Lack of high-speed internet service is blamed for population losses in rural Kansas

Lack of high-speed internet could be fueling an increase in migration from rural areas to urban ones, Dion Lefler reports for The Wichita Eagle. Kansas, where many rural counties have poor internet service, has seen population decline in 81 of 105 counties since 2000. "The consensus is that trend will get worse—especially among young people—until and unless someone can find a way to get better internet service to the outlands," Lefler writes.

"The overarching issue is how to pay for replacing thousands of miles of obsolete copper wire with modern fiber-optic cable, without making internet service so expensive for customers that only businesses and the wealthy would be able to afford it," Lefler reports. "The costs are staggering, about $20,000 a mile for fiber cable to serve widely dispersed customers in small villages and isolated farms." (Eagle graphic: The state's top 10 counties with the biggest population losses from 2000-15 are all rural)
Kansas Republican Sen.

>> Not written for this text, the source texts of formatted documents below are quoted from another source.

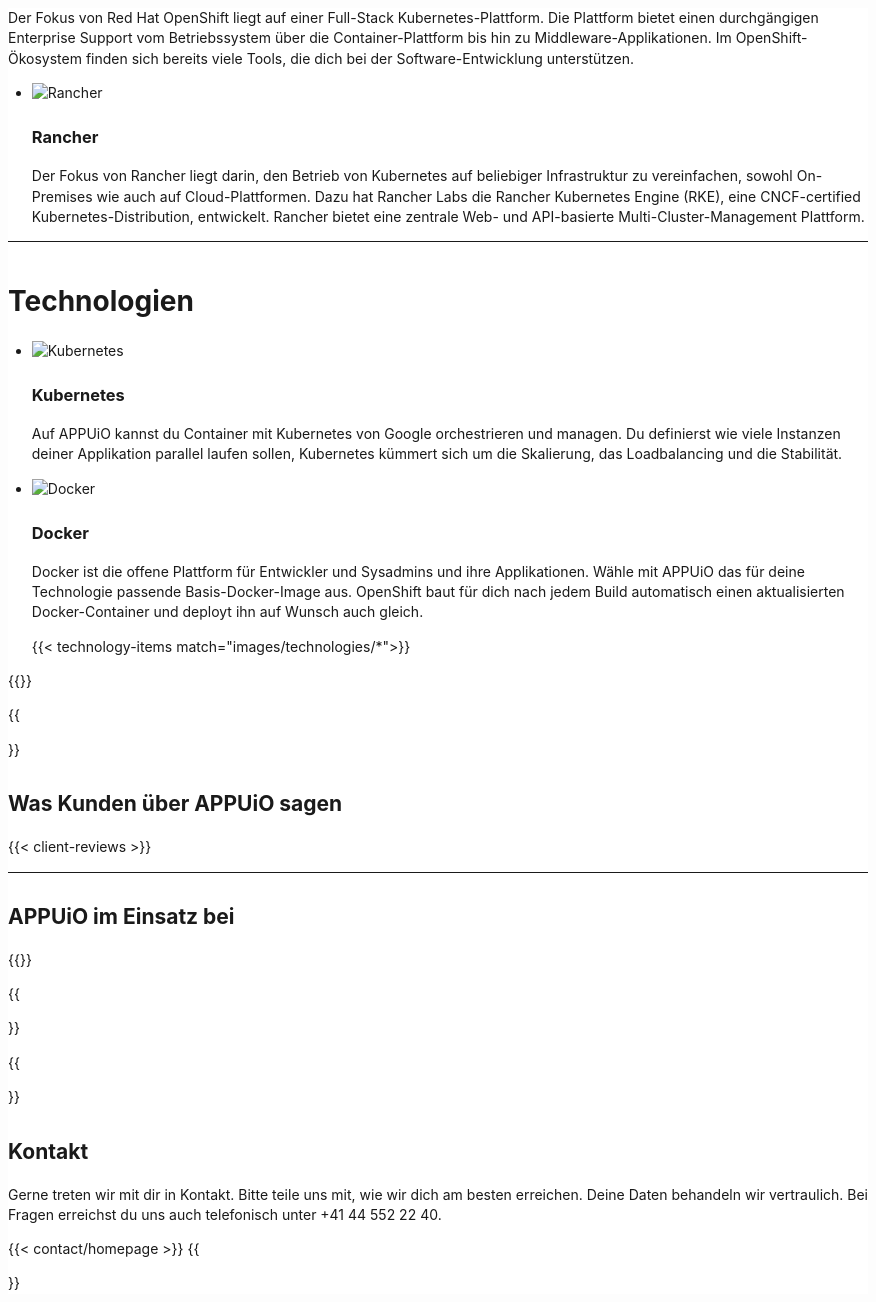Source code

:   Der Fokus von Red Hat OpenShift liegt auf einer Full-Stack Kubernetes-Plattform. Die Plattform bietet einen durchgängigen Enterprise Support vom Betriebssystem über die Container-Plattform bis hin zu Middleware-Applikationen. Im OpenShift-Ökosystem finden sich bereits viele Tools, die dich bei der Software-Entwicklung unterstützen.
* ![Rancher](images/rancher_schild.svg)

  ### Rancher

  Der Fokus von Rancher liegt darin, den Betrieb von Kubernetes auf beliebiger Infrastruktur zu vereinfachen, sowohl On-Premises wie auch auf Cloud-Plattformen. Dazu hat Rancher Labs die Rancher Kubernetes Engine (RKE), eine CNCF-certified Kubernetes-Distribution, entwickelt. Rancher bietet eine zentrale Web- und API-basierte Multi-Cluster-Management Plattform.

- - -

# Technologien

* ![Kubernetes](images/kubernetes_logo.svg)

  ### Kubernetes

  Auf APPUiO kannst du Container mit Kubernetes von Google orchestrieren und managen. Du definierst wie viele Instanzen deiner Applikation parallel laufen sollen, Kubernetes kümmert sich um die Skalierung, das Loadbalancing und die Stabilität.
* ![Docker](images/docker_logo.svg)

  ### Docker

  Docker ist die offene Plattform für Entwickler und Sysadmins und ihre Applikationen. Wähle mit APPUiO das für deine Technologie passende Basis-Docker-Image aus. OpenShift baut für dich nach jedem Build automatisch einen aktualisierten Docker-Container und deployt ihn auf Wunsch auch gleich.

  {{< technology-items match="images/technologies/*">}}

{{</section>}}

{{<section>}}

# Was Kunden über APPUiO sagen

{{< client-reviews >}}

- - -

## APPUiO im Einsatz bei

{{<icon-list match="images/customers/*">}}

{{</section>}}

{{<section class="darkblue">}}

# Kontakt

Gerne treten wir mit dir in Kontakt. Bitte teile uns mit, wie wir dich am besten erreichen. Deine Daten behandeln wir vertraulich.
Bei Fragen erreichst du uns auch telefonisch unter +41 44 552 22 40.

{{< contact/homepage >}}
{{</section>}}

Pat Roberts brought Ajit Pai, a member of the Federal Communications Commission, to rural Kansas recently "to meet with officials from about a dozen small telephone companies who are facing difficulty upgrading their networks," Lefler writes. Roberts, who chairs the Senate Agriculture Committee, told Lefler, “I don’t know of anybody on the Senate Agriculture Committee, on either side, who does not want to further expand our investment in broadband. The support is there. The problem of course is the budget.”

During a roundtable discussion with Roberts and Pai, the biggest issue among telephone executives was who would foot the bill to expand broadband, Lefler writes. "Much of the funding for broadband deployment in rural areas comes from the Universal Service Fund, created by Congress in 1934 to string phone lines to isolated communities and farms. In 2009, FCC expanded universal service to include broadband and created the 'Connect America Fund' to help spread the money around. But some telephone company officials say that kind of end-user funding is obsolete in the context of the internet, where the biggest users of the system aren’t necessarily the end-of-the-line consumers."